The teacher told me to forget the vase and make a bowl, maybe a cup and saucer. Darn, I had wanted to at least try a vase. To start the bowl I pushed my fist into the center of the blob of clay and then started pulling the sides up, up, higher and higher–until–kerplop, the whole thing fell down. What was left of my bowl, became a jagged flat ash tray. That was the end of art school.

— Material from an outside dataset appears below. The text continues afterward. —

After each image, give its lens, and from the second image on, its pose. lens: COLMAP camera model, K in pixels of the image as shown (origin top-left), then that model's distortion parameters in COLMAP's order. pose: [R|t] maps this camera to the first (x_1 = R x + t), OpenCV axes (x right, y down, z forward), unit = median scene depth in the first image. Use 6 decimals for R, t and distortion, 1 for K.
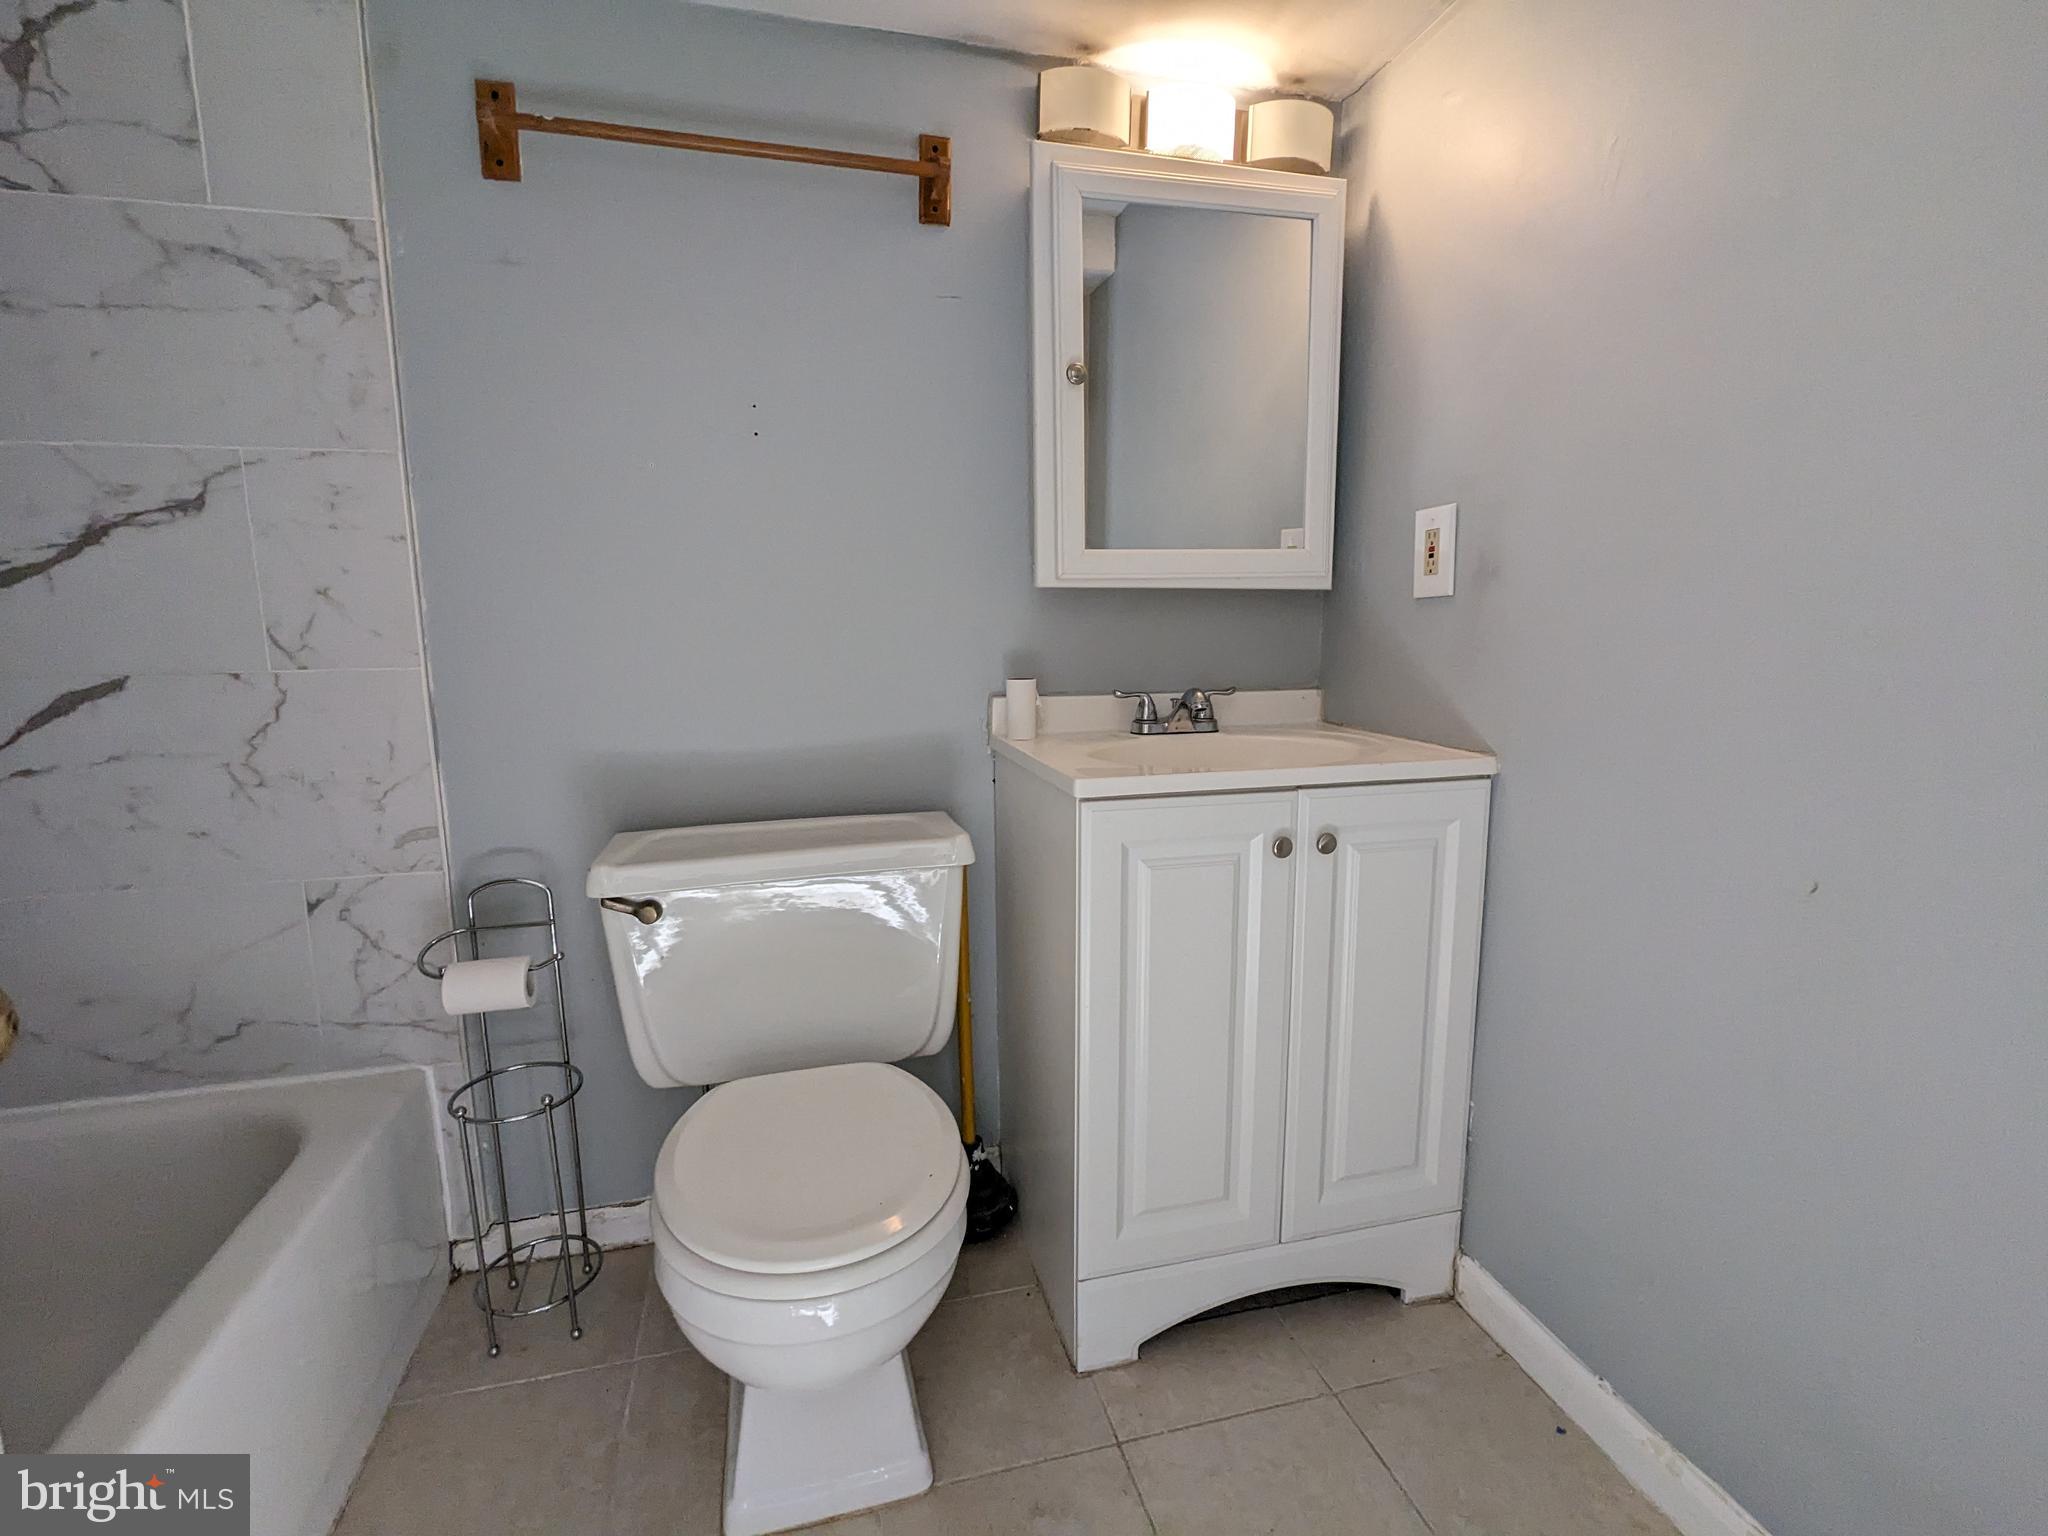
lens RADIAL K [[965.7, 0, 1024.0], [0, 965.7, 768.0], [0, 0, 1]] dist [-0.003148, 0.000431]
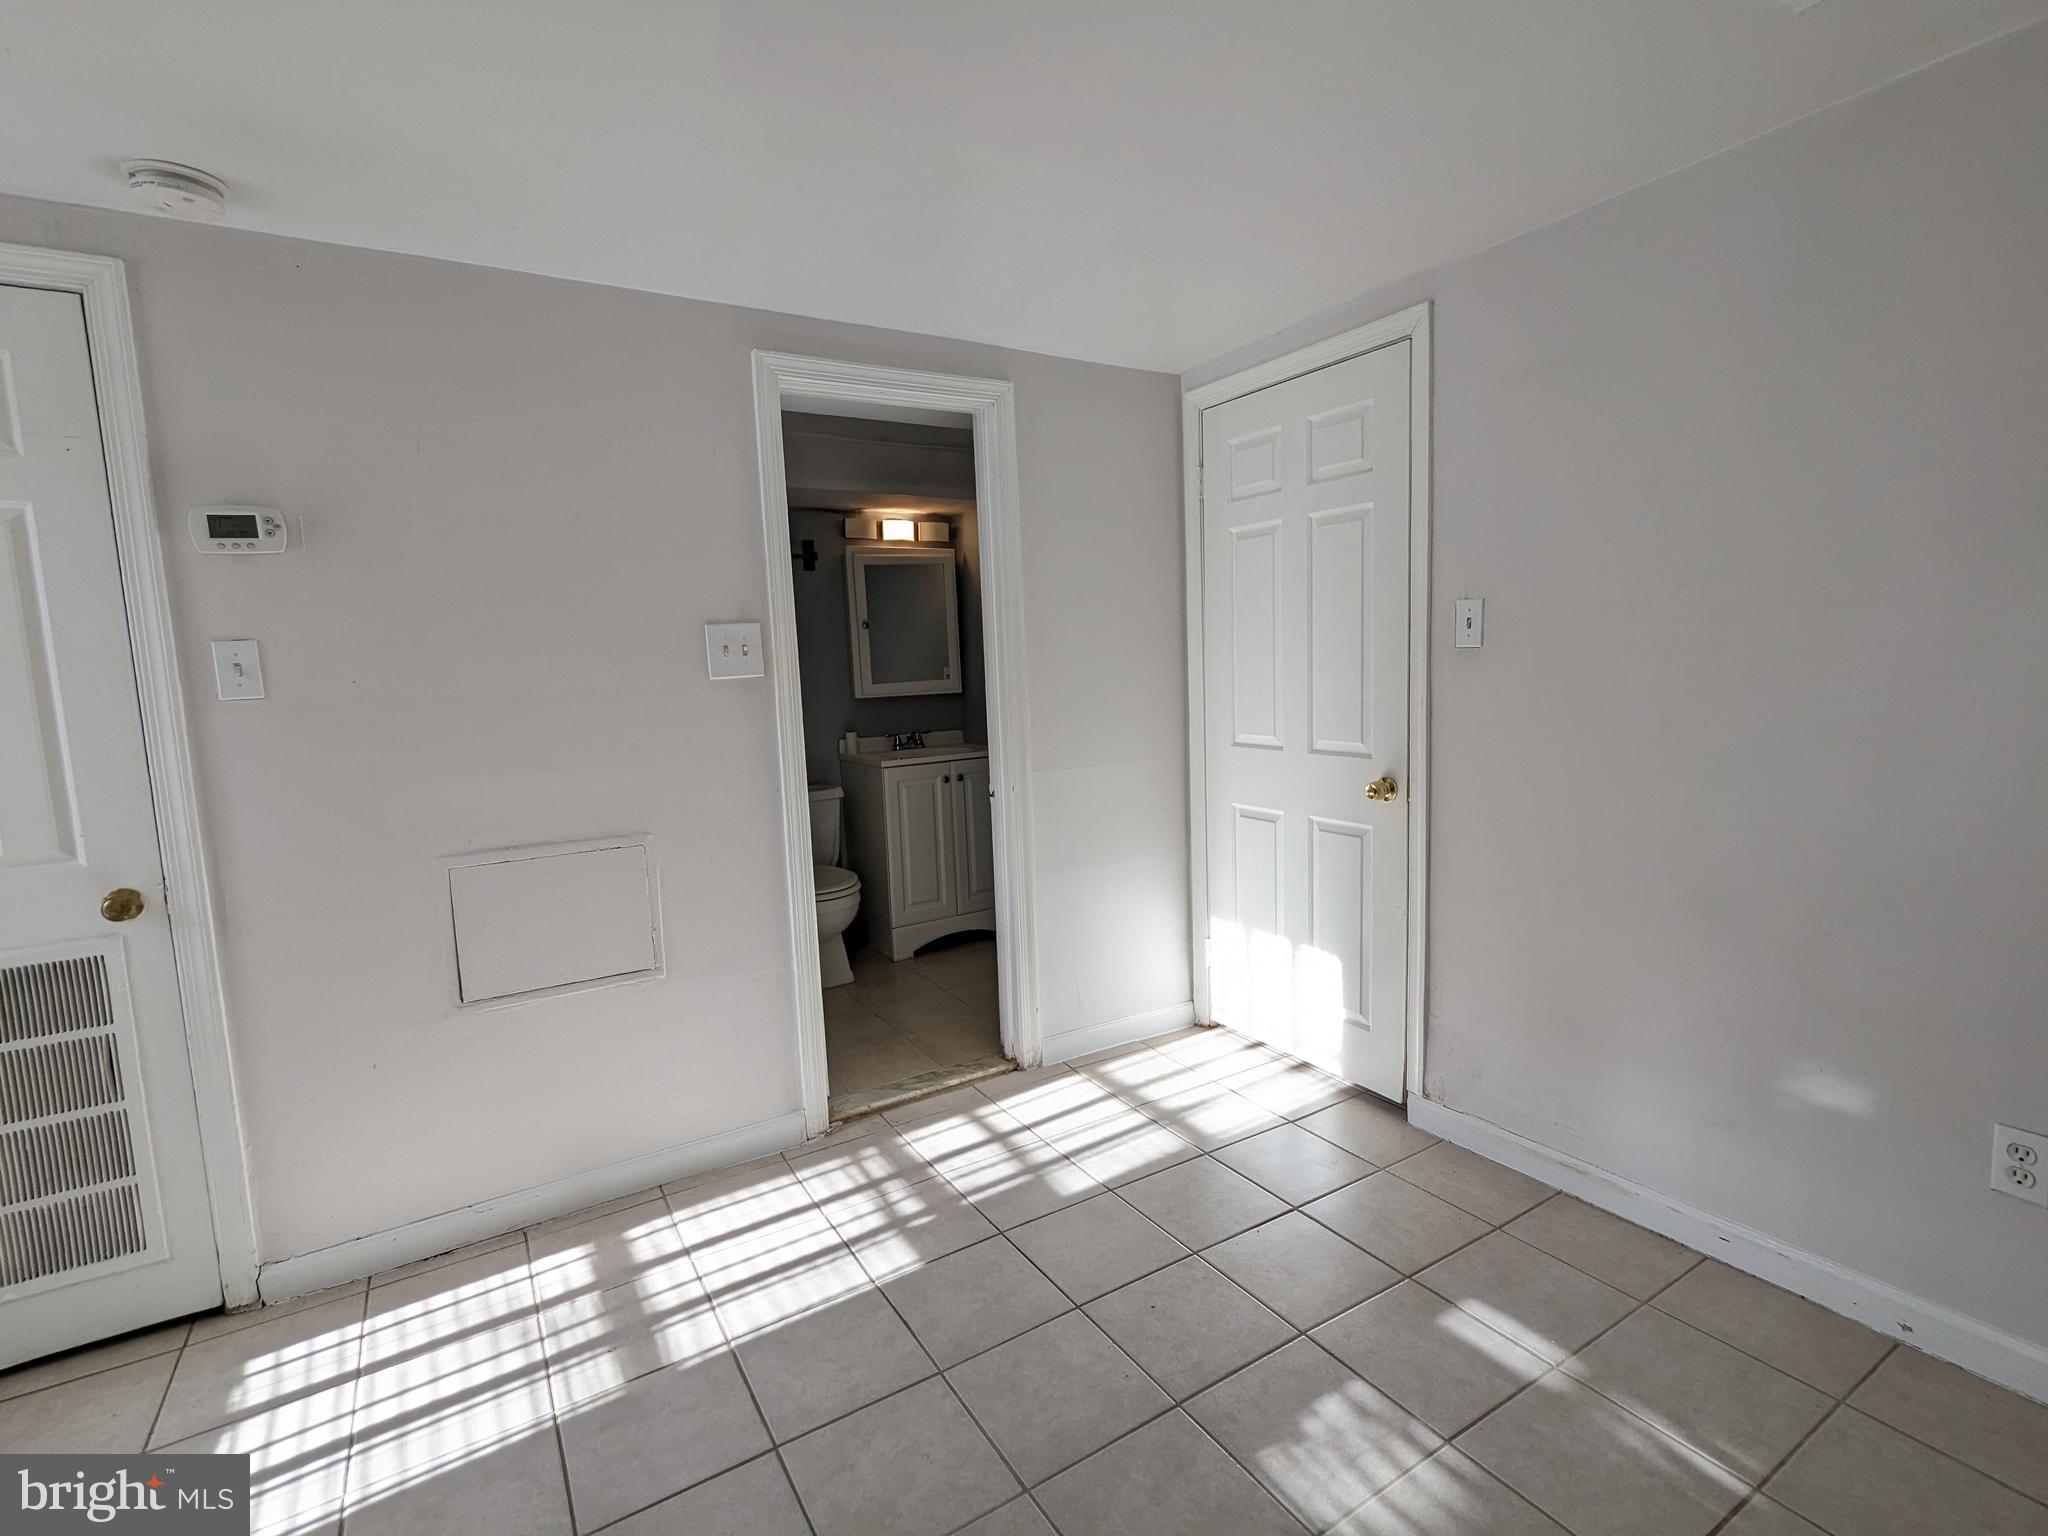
lens RADIAL K [[965.7, 0, 1024.0], [0, 965.7, 768.0], [0, 0, 1]] dist [-0.003148, 0.000431]
pose [[0.955786, -0.065920, 0.286579, -0.332423], [0.080901, 0.995889, -0.040741, 0.162404], [-0.282715, 0.062125, 0.957190, -1.769560]]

My dear parents had wasted their money and I had wasted my Saturday movie days. They began again but didn’t last long. My daddy got another bright idea. He was a golfer and loved his week-ends. Maybe I will be better at sports, become a champion. He spoke to a patient, Mr. Tamres, who taught golf at Sears on Saturdays and zowie,
Daddy enrolled me and bought what I would need- a golf bag, driver,
 1,3,5 irons, chipper and putter. In an open tent set in the back of the sport department, I missed more practice balls than I hit. Because Daddy insisted I also practice my stance and swing on our large back lawn, I was forced to carry the bag to Sears once a week and home again. ‘Daddy, please, please, let me quit lessons,’ I said many times. His ears were blocked. As uncoordinated as I was, Mr. Tamres was willing to keep at me, but I begged him to tell my father that I was never going to be good at golf and he should let me quit. Whatever he said worked and my golf bag and clubs went down the basement behind some cartons, next to the art supplies.

Except for losing the income Mr. Tamres got for baby sitting me, I was sure he was thrilled to try to replace me as I was to have my Saturdays free again. Mother got the idea this time ‘tennis.’ ‘Honey, tennis is easy, you’ll love it. I’ll get you the cutest tennis outfits. Want to take lessons?’

My grimaced face, my hanging head, my stamping foot, answered her question. ‘No!’ I did add, ‘Thank you.’